**** Reading text ****

Now the response curves were computed for more cases of the relaxation time, force amplitude and order of fractional derivative. Some of these results are presented in Figs. 16 and 17. The graphs in this figures show the relation between the value of the product \(\tau \lambda _{max}\) and the corresponding resonance peak amplitude \(q_{max}\) obtained for \(\alpha =1.0\) and 0.8. The dots in the figures represent the pairs obtained from the response curves, while the solid lines are the best spline fits for the set of computed points. From the graphical representation of the spline approximations, the critical pairs of \(\tau \lambda _{max}\) and \(q_{max}\) were found. These pairs are presented in Table 2 for two cases of \(\alpha =1.0\) and 0.8 depicted in Figs. 16 and  17 as well as for \(\alpha =0.9\) and 0.7.

Fig. 15

Example 3—resonance curves for \(\alpha =0.8\) and: a \(P_{wc}=500~\hbox {N}\), b \(P_{wc}=1000~\hbox {N}\), c \(P_{wc}=1500~\hbox {N}\), d \(P_{wc}=2000~\hbox {N}\)

Fig. 16

Example 3—relations between the critical relaxation time and extreme resonance peak characteristics for \(\alpha =1.0\) and: a \(P_{wc}=500~\hbox {N}\), b \(P_{wc}=1000~\hbox {N}\), c \(P_{wc}=1500~\hbox {N}\), d \(P_{wc}=2000~\hbox {N}\)

**** Data records ****

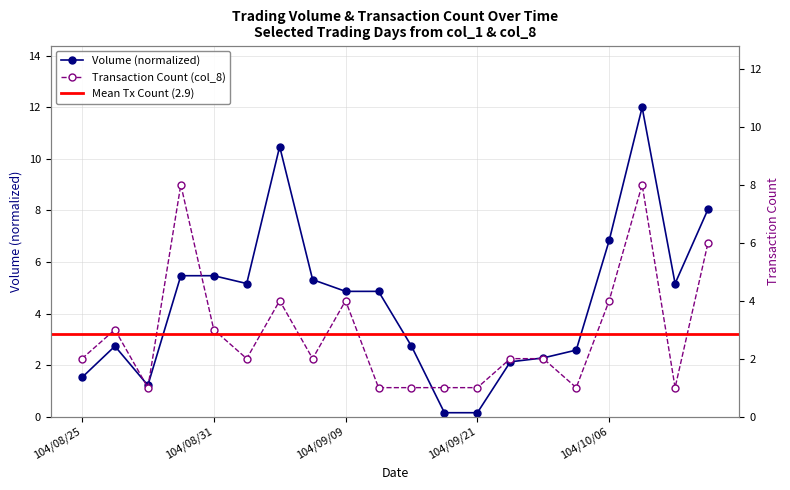

True or false: Transaction Count (col_8) and Volume (col_1) cross at least once.

True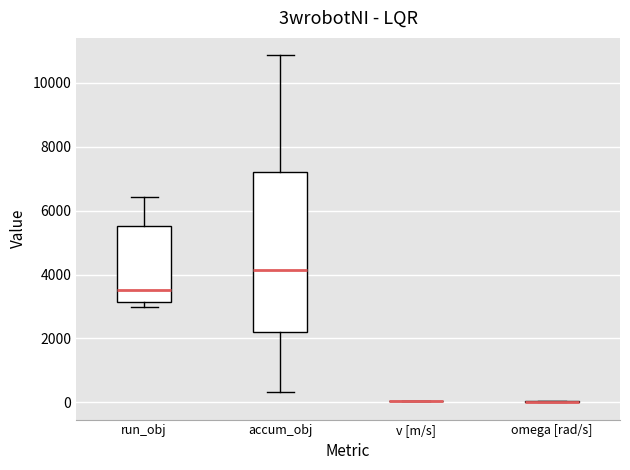

Which box is the tallest, from its lower edge to its upper edge?

accum_obj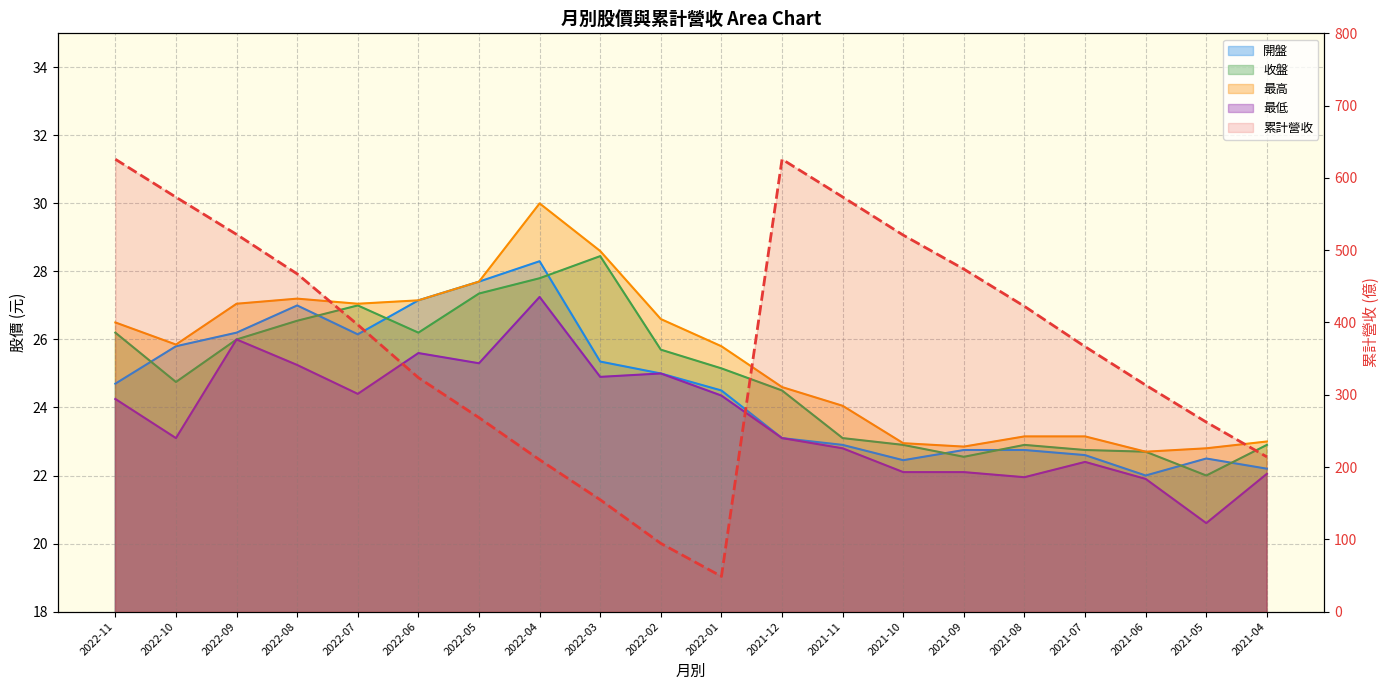

What is the value of the 最高 point at the 5th from the left?

27.1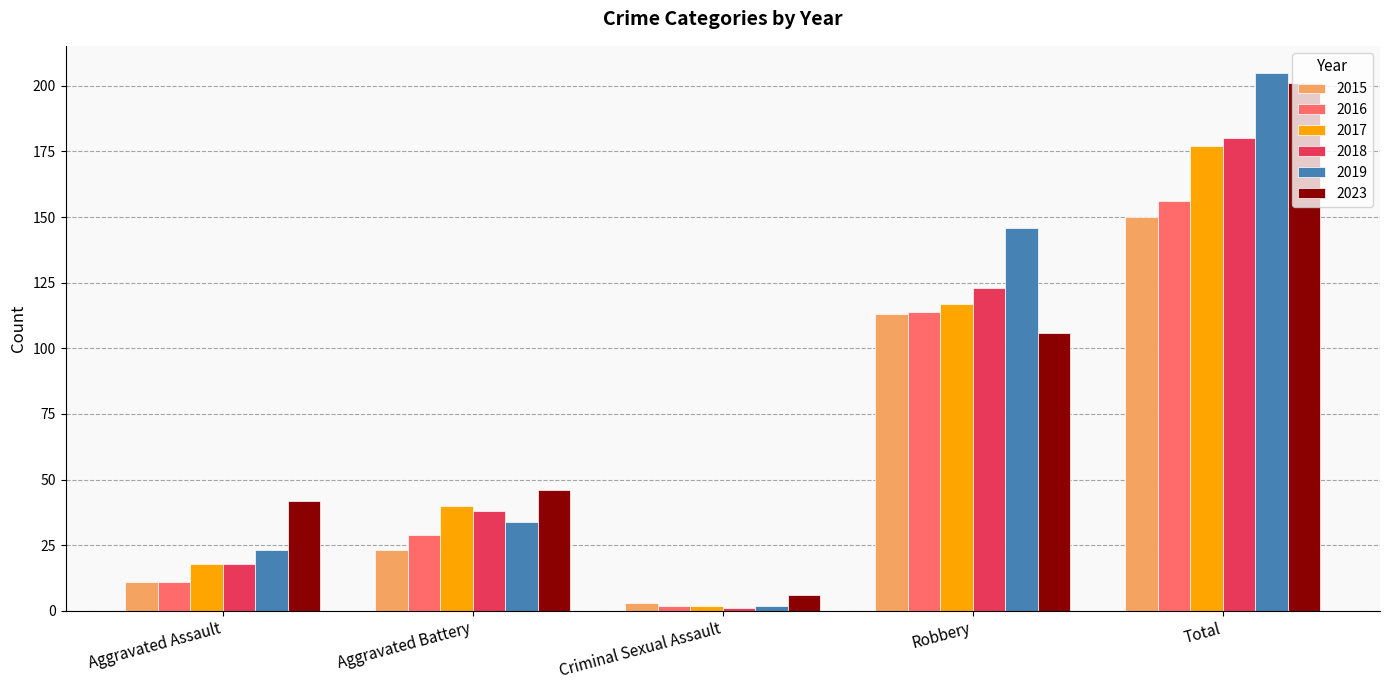

What is the spread (max minus min) of values at Aggravated Battery?

23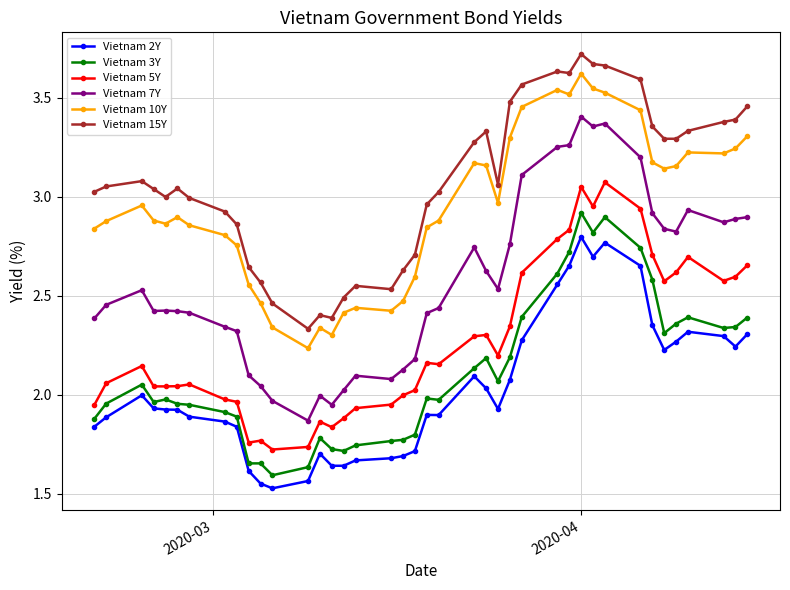

Which series has the largest range (max minus min)?

Vietnam 7Y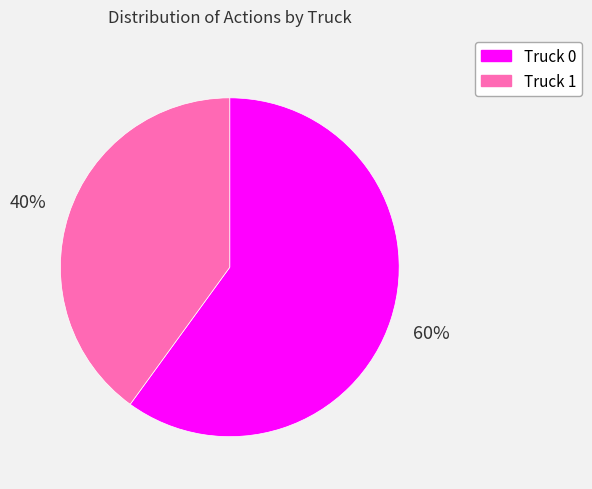

Which slice is the largest?

Truck 0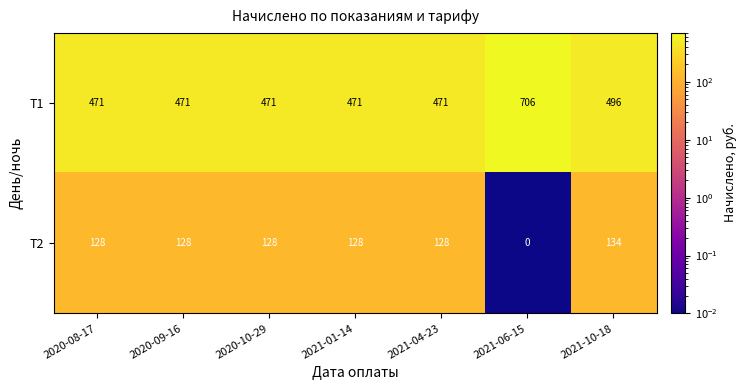

What is the difference between the highest and lowest values at 2020-09-16?

343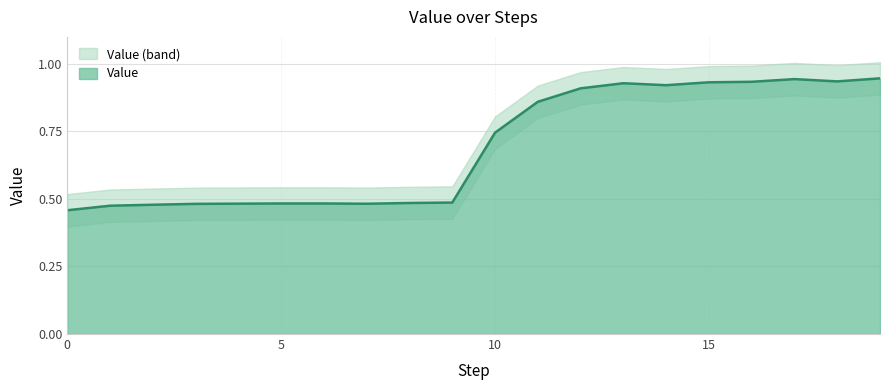

Is it true that the value at 6 is 0.5?

True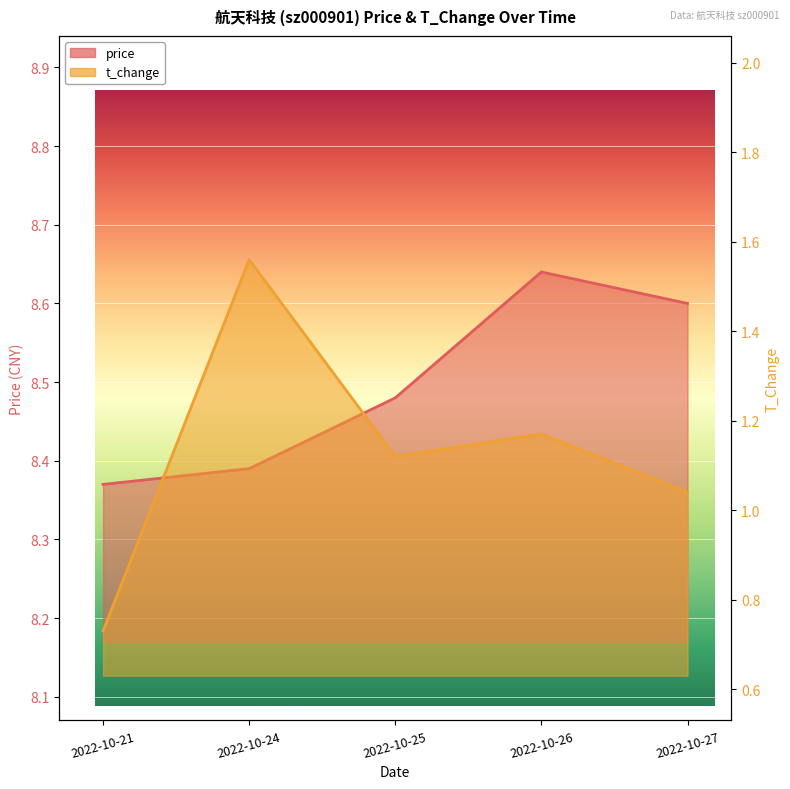

What is the difference between the price values at 2022-10-24 and 2022-10-26?

0.2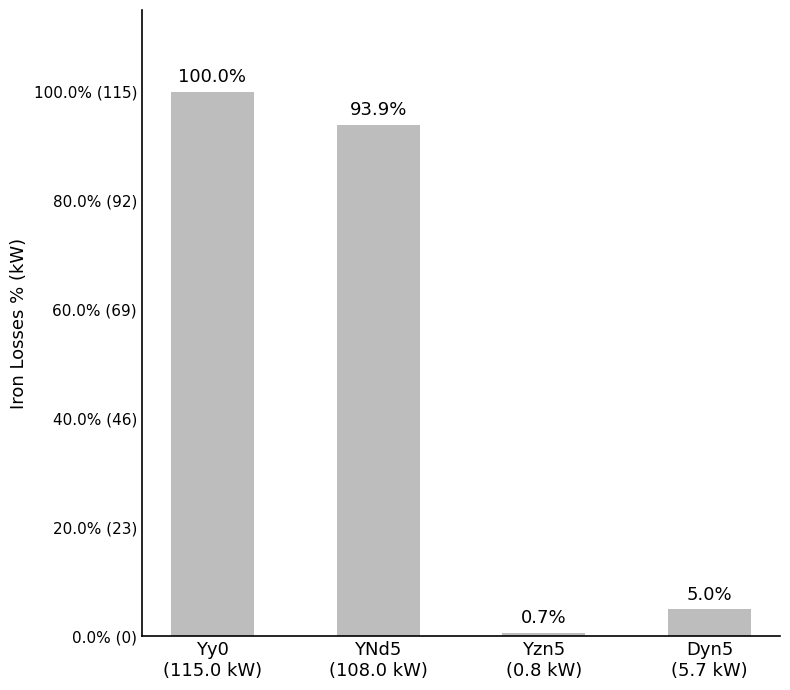

What is the maximum value shown in the chart?

115.0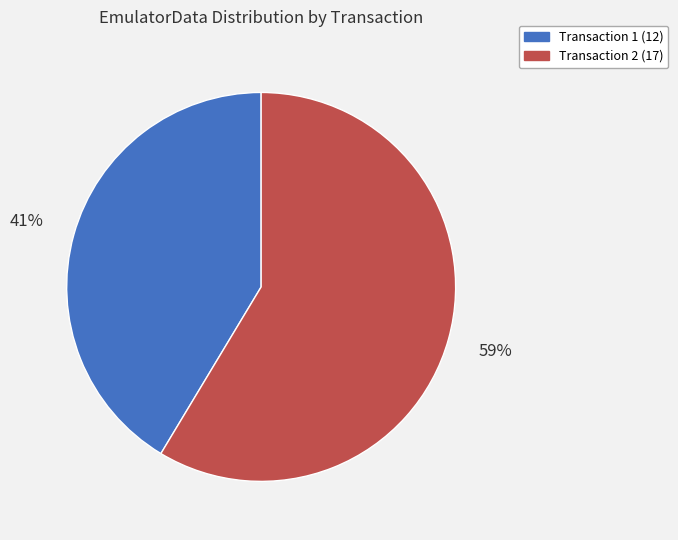

To the nearest percent, what is the average slice percentage?

50%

****

▶ **Exercise set**:
1) List every distinct value of \(\alpha\) that appears in the passage on resonance curves.
2) Reproduce the stretch of the passage on resonance curves from "Now the response" through "for \(\alpha =0.9\) and 0.7.".

▶ **Answers for each item**:
1) 1.0, 0.8, 0.9, 0.7

2)
Now the response curves were computed for more cases of the relaxation time, force amplitude and order of fractional derivative. Some of these results are presented in Figs. 16 and 17. The graphs in this figures show the relation between the value of the product \(\tau \lambda _{max}\) and the corresponding resonance peak amplitude \(q_{max}\) obtained for \(\alpha =1.0\) and 0.8. The dots in the figures represent the pairs obtained from the response curves, while the solid lines are the best spline fits for the set of computed points. From the graphical representation of the spline approximations, the critical pairs of \(\tau \lambda _{max}\) and \(q_{max}\) were found. These pairs are presented in Table 2 for two cases of \(\alpha =1.0\) and 0.8 depicted in Figs. 16 and  17 as well as for \(\alpha =0.9\) and 0.7.